Rewrite the listing below with "pixel coordinates" changed to "image coordinates" and everything else left as is. Leave out the picture.

→ **Given information**:
• • • •
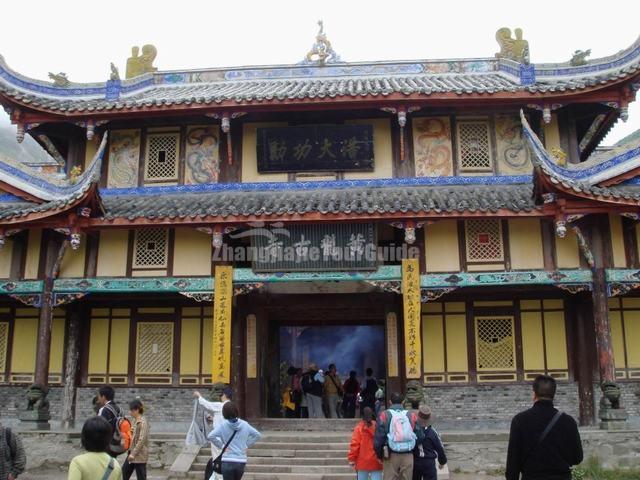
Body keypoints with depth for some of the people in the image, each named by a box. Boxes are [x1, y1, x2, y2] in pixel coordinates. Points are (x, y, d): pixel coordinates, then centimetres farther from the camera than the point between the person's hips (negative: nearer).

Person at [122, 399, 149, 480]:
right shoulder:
• • • •
→ **Solution**:
Body keypoints with depth for some of the people in the image, each named by a box. Boxes are [x1, y1, x2, y2] in image coordinates. Points are (x, y, d): image coordinates, then centimetres farther from the camera than the point between the person's hips (negative: nearer).

Person at [122, 399, 149, 480]:
right shoulder:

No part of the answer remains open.